- Born: 25 February 1939 (age 87) The Pas, Manitoba
- Occupations: Professor, historian
- Awards: Governor General's Award

Academic background
- Education: B.A., University of Manitoba M.A., University of Toronto PhD, University of Toronto
- Doctoral advisor: Maurice Careless

Academic work
- Doctoral students: Doug Owram
- Notable works: The Sense of Power (1970) The Writing of Canadian History (1976, 2nd ed. 1986)

= Carl Berger (historian) =

Canadian historian

Carl Berger (born 25 February 1939) is a Canadian academic and author. He was a professor of Canadian history at the University of Toronto from 1964 until his retirement in 2003. His research interests are Canadian intellectual history and Canadian historiography. His 1976 book, The Writing of Canadian History, was the first in-depth study of Canadian historiography, eliciting critical praise and winning the Governor General's Award.

== Early life and education ==

Carl Berger was born in The Pas, Manitoba, on 25 February 1939. He earned his bachelor's degree at the University of Manitoba in 1961 and his master's degree at the University of Toronto in 1962. He completed his PhD at the University of Toronto in 1967, supervised by historian Maurice Careless.

== Academic career ==

Berger was appointed at the University of Toronto in 1964, serving as a professor in Canadian history until his retirement in 2003. He served as the doctoral advisor of several prominent Canadian historians, including Gerald Friesen, a professor at the University of Manitoba; Doug Owram, a professor, deputy vice chancellor and principal for the University of British Columbia, Okanagan campus; Brook Taylor, a professor at Mount St. Vincent University; Michael Gauvreau, a professor at McMaster University; and historian Marlene Shore.

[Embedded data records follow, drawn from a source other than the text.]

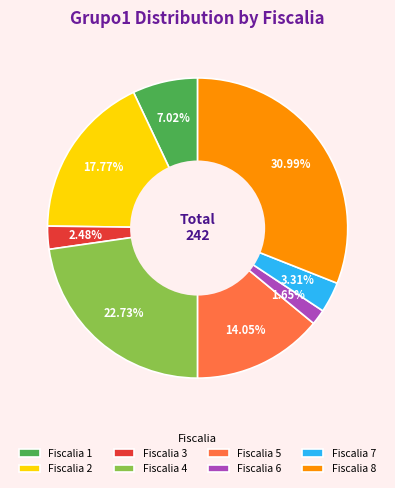

To the nearest percent, what is the difference between the Fiscalia 5 and Fiscalia 2 slice percentages?

4%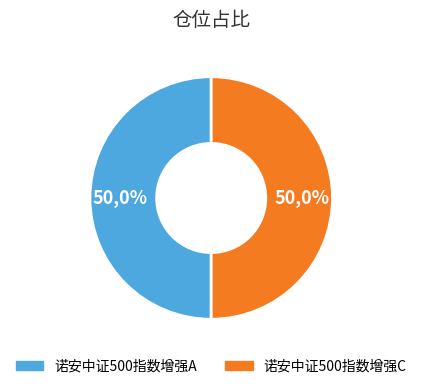

Count the number of slices in the pie.

2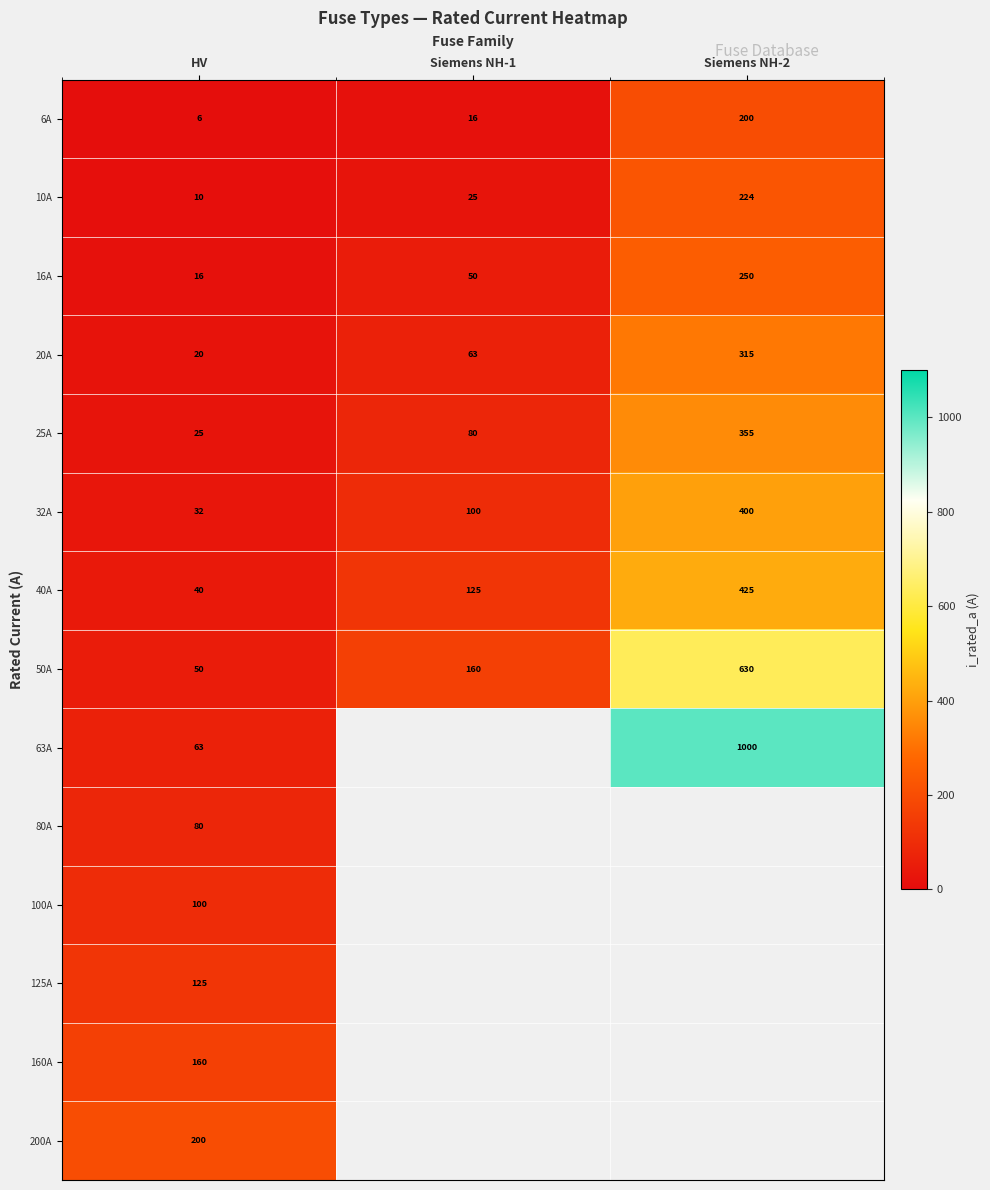

The value of 16A at Siemens NH-1 is 50.0. True or false?

True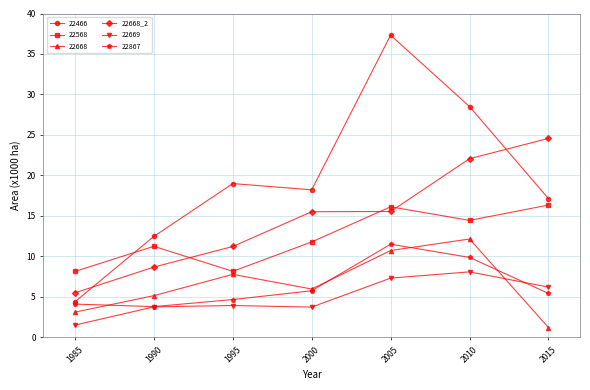

At which label does 22668_2 reach its peak?

2015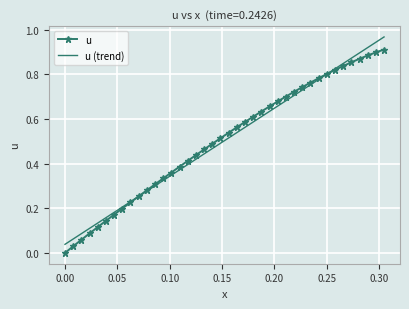

List the series in order of their peak value, highest first.

u (trend), u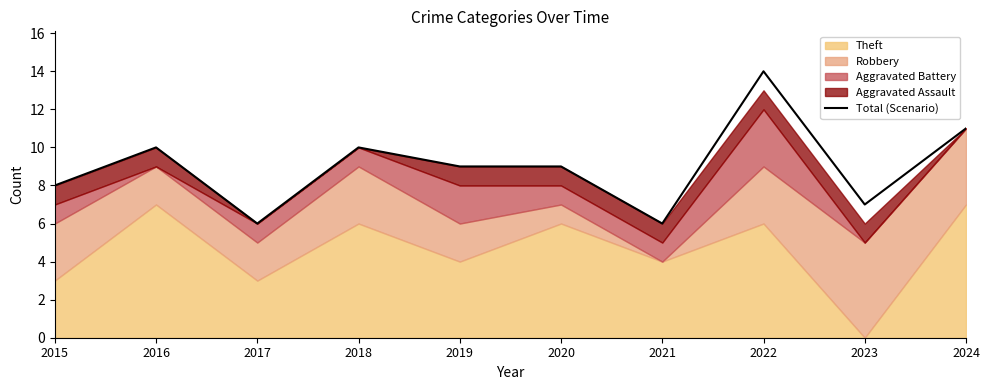

Reading left to right, list all the values displayed in this chart.

8	10	6	10	9	9	6	14	7	11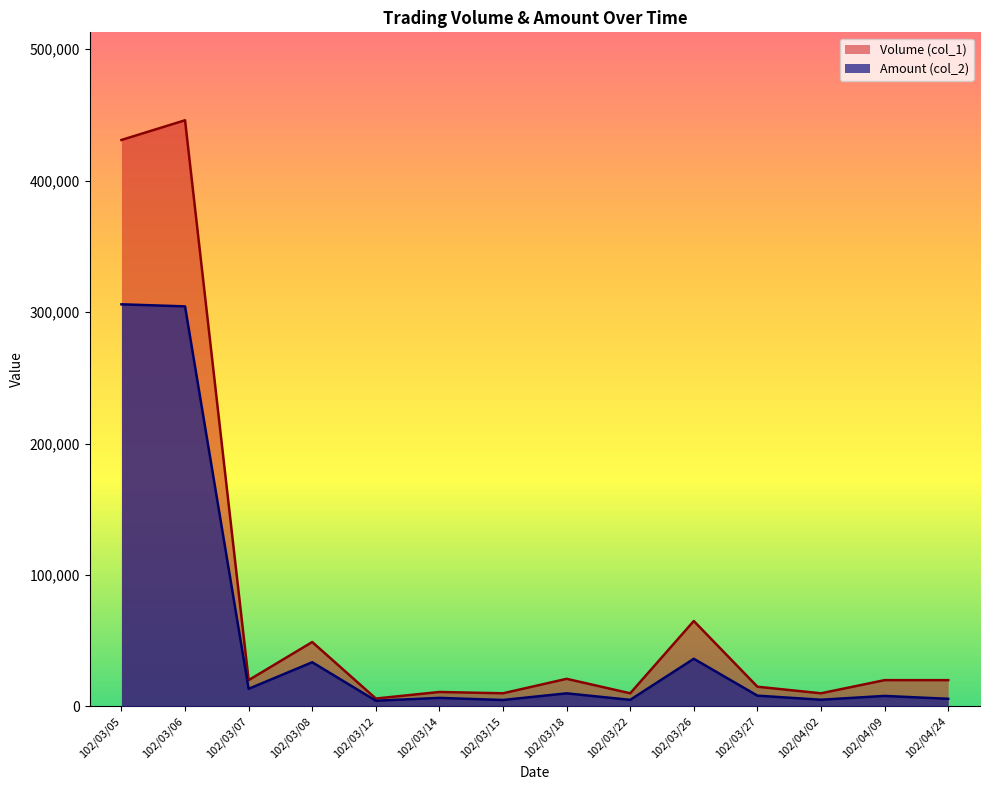

How many interior local valleys does the Amount (col_2) series have?

5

Berger's research has focused on Canada's intellectual history and Canadian historiography. His 1970 book, The Sense of Power, argues that Canadian nationalism originated in British imperialism, concluding that "Imperialism was one form of Canadian nationalism." Historian Terry Crowley writes that the book "added a new dimension to historical scholarship in revealing the complicated roles that ideas play in history", and historian Adele Perry describes the book as anticipating historical disputes in the 1990s regarding the relationship between nation and empire. Writing in 2009, Perry describes the book as a "standard reference for studies of English Canada and imperialism".

Berger's 1976 book, The Writing of Canadian History, was the first in-depth work of Canadian historiography. The book earned critical praise and won the Governor General's Award. Crowley describes the book a "landmark", writing that it "cast a mirror on an academic discipline that had been little prone to introspection". Berger wrote a second edition of the book, published in 1986. In 1976, Berger was elected a Fellow of the Royal Society of Canada, and the Society awarded him the J. B. Tyrrell Historical Medal in 1984.